▸ **Problems and tasks**:
(A) Using the passage below on plate motion at the Mid-Ocean Ridge, explain why gravity can push a plate away from the spreading center.
(B) Continue the passage below on plate motion at the Mid-Ocean Ridge, starting after its last sentence.

▸ **Given passage**:

- Opening Delimiter -

The Earth’s outer shell is broken into several large, rigid tectonic plates that are constantly in motion. The Mid-Ocean Ridge (MOR) is a vast, submerged mountain chain that circles the globe. The MOR is a constructive plate boundary where hot magma rises from the mantle to create new oceanic crust. This process causes the plates on either side to move away from the ridge axis. Plate movement results from multiple powerful forces working in concert.
The Gravitational Force of Ridge Push
The Mid-Ocean Ridge is elevated because the material beneath it is hot and buoyant. As magma rises and cools at this divergent boundary, it forms new, less dense lithosphere. This new crust sits atop a broad, high-elevation bulge, sometimes rising 4,000 meters above the abyssal plain.
The force known as “ridge push” originates from the gravitational instability of this elevated structure. As the oceanic lithosphere moves away from the ridge crest, it cools, thickens, and increases in density. Gravity acts on this denser material, causing it to slide down the gentle slope. This movement exerts a force that helps push the entire tectonic plate away from the spreading center.

- Closing Delimiter -

▸ **Given records**:
- Opening Delimiter -

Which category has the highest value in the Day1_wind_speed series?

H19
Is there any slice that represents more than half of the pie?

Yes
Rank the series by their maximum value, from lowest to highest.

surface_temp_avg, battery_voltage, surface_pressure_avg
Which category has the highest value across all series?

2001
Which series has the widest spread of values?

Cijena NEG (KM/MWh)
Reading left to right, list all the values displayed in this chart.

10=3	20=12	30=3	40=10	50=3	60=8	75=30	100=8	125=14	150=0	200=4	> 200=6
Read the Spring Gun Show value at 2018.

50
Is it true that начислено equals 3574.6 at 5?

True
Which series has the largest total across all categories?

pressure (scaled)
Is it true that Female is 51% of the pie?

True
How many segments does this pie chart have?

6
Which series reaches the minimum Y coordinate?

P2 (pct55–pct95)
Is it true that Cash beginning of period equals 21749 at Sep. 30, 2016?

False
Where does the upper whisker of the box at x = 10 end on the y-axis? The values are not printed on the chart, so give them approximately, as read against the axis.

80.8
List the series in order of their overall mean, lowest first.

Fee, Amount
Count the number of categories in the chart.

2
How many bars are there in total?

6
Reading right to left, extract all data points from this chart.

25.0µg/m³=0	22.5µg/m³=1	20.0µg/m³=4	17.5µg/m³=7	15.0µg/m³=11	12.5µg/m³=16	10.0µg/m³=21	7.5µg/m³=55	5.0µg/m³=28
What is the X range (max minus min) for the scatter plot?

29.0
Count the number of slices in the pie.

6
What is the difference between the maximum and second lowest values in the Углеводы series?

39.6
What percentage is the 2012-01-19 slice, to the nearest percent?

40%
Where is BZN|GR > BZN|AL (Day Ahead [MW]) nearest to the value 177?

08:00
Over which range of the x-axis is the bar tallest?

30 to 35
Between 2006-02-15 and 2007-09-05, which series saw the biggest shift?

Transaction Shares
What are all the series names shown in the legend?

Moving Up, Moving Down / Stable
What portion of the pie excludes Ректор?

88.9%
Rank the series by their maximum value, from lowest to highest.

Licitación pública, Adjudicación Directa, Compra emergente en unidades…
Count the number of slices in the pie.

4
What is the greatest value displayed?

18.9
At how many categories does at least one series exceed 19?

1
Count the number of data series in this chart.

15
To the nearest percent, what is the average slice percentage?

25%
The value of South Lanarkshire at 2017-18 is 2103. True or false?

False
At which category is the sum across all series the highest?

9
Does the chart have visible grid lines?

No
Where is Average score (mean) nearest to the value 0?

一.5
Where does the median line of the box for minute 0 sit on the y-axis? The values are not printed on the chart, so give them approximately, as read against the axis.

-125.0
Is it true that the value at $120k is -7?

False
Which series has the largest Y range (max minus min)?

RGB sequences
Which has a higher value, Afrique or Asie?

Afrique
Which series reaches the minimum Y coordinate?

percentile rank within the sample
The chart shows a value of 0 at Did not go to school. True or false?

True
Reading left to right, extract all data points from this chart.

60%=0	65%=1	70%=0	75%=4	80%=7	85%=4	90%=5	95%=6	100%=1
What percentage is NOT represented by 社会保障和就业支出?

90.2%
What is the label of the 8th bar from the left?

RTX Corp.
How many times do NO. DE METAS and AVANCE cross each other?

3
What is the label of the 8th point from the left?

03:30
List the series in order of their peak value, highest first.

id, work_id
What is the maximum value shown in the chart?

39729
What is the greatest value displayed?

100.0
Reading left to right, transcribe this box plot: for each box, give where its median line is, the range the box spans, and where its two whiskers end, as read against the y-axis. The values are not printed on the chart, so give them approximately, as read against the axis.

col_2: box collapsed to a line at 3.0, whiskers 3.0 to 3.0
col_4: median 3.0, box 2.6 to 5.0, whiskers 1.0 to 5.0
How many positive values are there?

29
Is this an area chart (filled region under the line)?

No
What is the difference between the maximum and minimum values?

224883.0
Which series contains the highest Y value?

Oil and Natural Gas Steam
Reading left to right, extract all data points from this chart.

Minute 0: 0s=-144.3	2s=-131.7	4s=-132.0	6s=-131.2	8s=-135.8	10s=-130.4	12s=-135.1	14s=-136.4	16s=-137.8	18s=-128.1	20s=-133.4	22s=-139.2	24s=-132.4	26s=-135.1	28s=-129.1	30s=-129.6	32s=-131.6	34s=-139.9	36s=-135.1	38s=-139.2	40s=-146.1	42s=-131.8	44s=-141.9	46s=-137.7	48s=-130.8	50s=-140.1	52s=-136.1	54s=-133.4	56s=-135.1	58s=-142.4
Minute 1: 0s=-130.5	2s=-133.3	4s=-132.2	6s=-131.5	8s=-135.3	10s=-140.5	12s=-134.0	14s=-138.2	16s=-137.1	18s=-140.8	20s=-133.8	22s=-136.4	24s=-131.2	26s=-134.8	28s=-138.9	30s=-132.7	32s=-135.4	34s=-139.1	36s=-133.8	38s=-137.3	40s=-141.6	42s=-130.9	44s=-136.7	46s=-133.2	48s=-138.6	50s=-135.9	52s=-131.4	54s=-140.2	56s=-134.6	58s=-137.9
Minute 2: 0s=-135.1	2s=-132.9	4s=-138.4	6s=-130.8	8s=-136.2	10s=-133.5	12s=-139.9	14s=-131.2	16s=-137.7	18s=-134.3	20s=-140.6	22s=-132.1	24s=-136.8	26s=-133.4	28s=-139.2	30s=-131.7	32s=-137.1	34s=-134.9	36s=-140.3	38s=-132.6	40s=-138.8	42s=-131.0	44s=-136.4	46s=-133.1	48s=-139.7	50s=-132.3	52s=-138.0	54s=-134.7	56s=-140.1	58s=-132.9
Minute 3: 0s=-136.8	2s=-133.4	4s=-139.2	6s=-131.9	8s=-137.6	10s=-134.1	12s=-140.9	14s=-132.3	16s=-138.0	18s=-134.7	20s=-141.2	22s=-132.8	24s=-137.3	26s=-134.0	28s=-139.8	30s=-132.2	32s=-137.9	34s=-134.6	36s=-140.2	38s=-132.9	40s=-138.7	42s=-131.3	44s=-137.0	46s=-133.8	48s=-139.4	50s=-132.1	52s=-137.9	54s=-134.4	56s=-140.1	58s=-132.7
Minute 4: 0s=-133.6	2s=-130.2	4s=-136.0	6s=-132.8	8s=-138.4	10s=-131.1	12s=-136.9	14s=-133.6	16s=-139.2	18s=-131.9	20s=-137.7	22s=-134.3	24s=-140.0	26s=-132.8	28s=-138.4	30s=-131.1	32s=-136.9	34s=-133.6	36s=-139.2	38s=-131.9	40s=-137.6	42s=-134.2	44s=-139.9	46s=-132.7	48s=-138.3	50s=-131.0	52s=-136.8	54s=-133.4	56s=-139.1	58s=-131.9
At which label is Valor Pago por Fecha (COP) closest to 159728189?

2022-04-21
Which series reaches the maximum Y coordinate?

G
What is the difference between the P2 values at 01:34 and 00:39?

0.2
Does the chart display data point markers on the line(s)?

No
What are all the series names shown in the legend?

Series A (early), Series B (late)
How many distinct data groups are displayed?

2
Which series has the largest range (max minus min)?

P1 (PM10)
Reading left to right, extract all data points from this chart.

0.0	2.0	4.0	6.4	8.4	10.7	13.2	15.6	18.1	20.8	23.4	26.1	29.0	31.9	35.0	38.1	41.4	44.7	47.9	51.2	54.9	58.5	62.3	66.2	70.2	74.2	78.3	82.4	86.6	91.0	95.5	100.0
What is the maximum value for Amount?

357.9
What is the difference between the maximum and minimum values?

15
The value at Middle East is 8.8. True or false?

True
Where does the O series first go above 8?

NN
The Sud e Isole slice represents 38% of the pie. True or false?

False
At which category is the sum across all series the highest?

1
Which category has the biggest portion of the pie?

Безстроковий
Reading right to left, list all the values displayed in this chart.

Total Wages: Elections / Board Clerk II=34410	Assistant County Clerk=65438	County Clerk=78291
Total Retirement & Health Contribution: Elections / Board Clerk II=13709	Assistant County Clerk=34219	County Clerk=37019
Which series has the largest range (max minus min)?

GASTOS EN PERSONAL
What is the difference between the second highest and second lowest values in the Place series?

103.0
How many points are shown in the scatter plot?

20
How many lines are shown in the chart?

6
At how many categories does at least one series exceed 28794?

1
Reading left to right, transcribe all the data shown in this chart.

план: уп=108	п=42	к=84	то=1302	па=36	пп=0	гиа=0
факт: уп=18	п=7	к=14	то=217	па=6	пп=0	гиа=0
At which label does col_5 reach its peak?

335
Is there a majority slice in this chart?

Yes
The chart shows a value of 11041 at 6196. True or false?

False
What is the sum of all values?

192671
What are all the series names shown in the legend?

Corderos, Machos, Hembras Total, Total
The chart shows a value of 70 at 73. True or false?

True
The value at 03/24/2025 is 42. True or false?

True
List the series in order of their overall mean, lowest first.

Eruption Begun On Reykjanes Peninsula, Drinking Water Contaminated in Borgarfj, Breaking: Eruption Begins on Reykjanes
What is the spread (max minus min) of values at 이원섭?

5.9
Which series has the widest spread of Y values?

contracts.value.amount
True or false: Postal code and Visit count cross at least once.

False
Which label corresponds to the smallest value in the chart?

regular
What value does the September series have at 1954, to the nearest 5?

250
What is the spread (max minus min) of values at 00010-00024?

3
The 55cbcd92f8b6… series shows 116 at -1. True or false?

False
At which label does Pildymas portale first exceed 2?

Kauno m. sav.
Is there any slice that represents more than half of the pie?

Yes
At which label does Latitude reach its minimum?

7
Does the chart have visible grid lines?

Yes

- Closing Delimiter -

▸ **Answers given**:
(A) As oceanic lithosphere moves away from the ridge crest, it cools, thickens, and becomes denser. Gravity acts on this denser material and makes it slide down the gentle slope of the elevated ridge. That sliding exerts a force, called ridge push, that helps drive the whole plate away from the spreading center.

(B)
Ridge push is a localized force, acting primarily at the divergent boundary to initiate spreading. Models suggest this force accounts for only 5 to 10% of the total energy driving plate motion. Its importance is primarily in initiating movement for plates that are not being subducted elsewhere.
Slab Pull: The Dominant Driver of Plate Movement
While ridge push initiates movement, the most powerful and dominant mechanism driving plate motion is “slab pull.” This force acts at the opposite end of the plate boundary, in subduction zones. As the oceanic plate travels across the ocean basin, it continuously cools and thickens over millions of years, becoming progressively colder and denser.
When this old, dense oceanic lithosphere meets another plate, it sinks under its own weight back into the mantle via subduction. The descending portion, or “slab,” is significantly denser than the surrounding asthenosphere. The gravitational force acting on this sinking slab effectively pulls the rest of the plate along behind it.
The magnitude of slab pull is related to the density difference between the slab and the mantle, the length of the subducted slab, and the age of the crust. Plates attached to subducting slabs, such as the Pacific and Nazca plates, move at the fastest rates globally. This gravitational pull is the strongest force, accounting for the vast majority of the total driving force.
The Underlying Engine of Mantle Convection
The ultimate source of energy for all tectonic plate movement originates from the Earth’s internal heat, transferred through mantle convection. Heat generated by the decay of radioactive isotopes flows outward from the mantle and core. This heat transfer causes the mantle, composed of solid silicate rock, to behave like a viscous fluid over geological timescales.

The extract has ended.